ALOYSIUS, in person: What’s it like to have a map?
MRIDULA: It’s somewhat reassuring that if I get lost I have something, and that I don’t need to depend on my phone for a map. So having a physical map feels comforting.
This sort of connects to something my high school teacher was telling me about. It was some philosopher — I think it was like Bonini's paradox — where what makes a map useful, in some sense, is that it’s not extremely accurate. So the idea that, like, sometimes you need simplified ideas to get you through. It doesn’t have to be super adapted to the situation. You can use these course principles to make your way.
ALOYSIUS: Do you feel like you have a map for your life?
MRIDULA: Absolutely not. [LAUGHTER]
And I’m kind of happy that I don’t. Because I’d like to sort of explore that one without having it all clear to me from the beginning.
ALOYSIUS, in studio: I’m a couple of years older than Mridula. In fact, I’m graduating from my master’s this year, and I still don’t feel like I have a roadmap for where I’m going next in life. But reflecting on Mridula’s hope and excitement, I started to wonder if that uncertainty is okay.

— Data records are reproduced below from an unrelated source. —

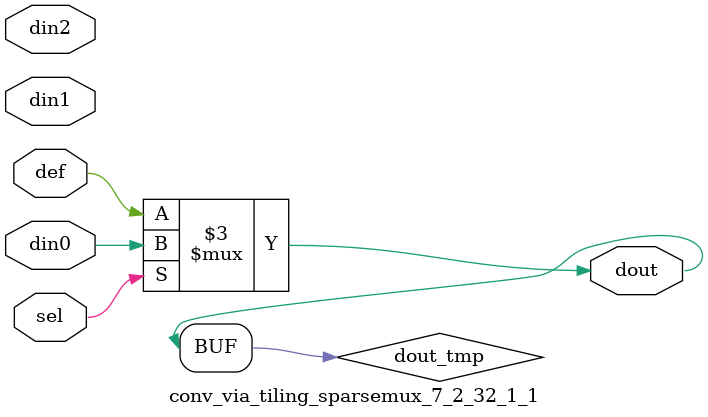
<source format=v>
`timescale 1ns / 1ps

module conv_via_tiling_sparsemux_7_2_32_1_1 (din0,din1,din2,def,sel,dout);

parameter din0_WIDTH = 1;

parameter din1_WIDTH = 1;

parameter din2_WIDTH = 1;

parameter def_WIDTH = 1;
parameter sel_WIDTH = 1;
parameter dout_WIDTH = 1;

parameter [sel_WIDTH-1:0] CASE0 = 1;

parameter [sel_WIDTH-1:0] CASE1 = 1;

parameter [sel_WIDTH-1:0] CASE2 = 1;

parameter ID = 1;
parameter NUM_STAGE = 1;



input [din0_WIDTH-1:0] din0;

input [din1_WIDTH-1:0] din1;

input [din2_WIDTH-1:0] din2;

input [def_WIDTH-1:0] def;
input [sel_WIDTH-1:0] sel;

output [dout_WIDTH-1:0] dout;



reg [dout_WIDTH-1:0] dout_tmp;


always @ (*) begin
(* parallel_case *) case (sel)
    
    CASE0 : dout_tmp = din0;
    
    CASE1 : dout_tmp = din1;
    
    CASE2 : dout_tmp = din2;
    
    default : dout_tmp = def;
endcase
end


assign dout = dout_tmp;



endmodule

</source>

My aunt, now 56, had some advice to pass on.
CAY: There’s no rush. You will know. You’ll wait.
Learn how to watch the movie. Sit and relax.
ALOYSIUS, in person: Do you say this from experience?
CAY: Yes. You don’t have to be…. You don’t have to wait for the future; you don’t have to anticipate the future.
It will come. You just have to relax. Things will unfold.
ALOYSIUS, in studio: Thinking about my aunt’s words, I got home early in the morning and stared at the ceiling. I thought about every time I’d felt scared about the future, every time I obsessed over what course to take, what job to apply to, what career to pursue.
I thought about how anxious I was about that now. But I also looked back at every other time I had before, and how it has — so far — all turned out okay.
Eventually I opened my computer. I booted up an indie game called “A Short Hike,” where you play as a bird collecting feathers so you can fly around the island. There are no other objectives. No pop-ups or pentakills or pesky quests.
And, perhaps most importantly, not a single map. Just the simple, quiet joy of exploring a world where the adventure is what we make of it.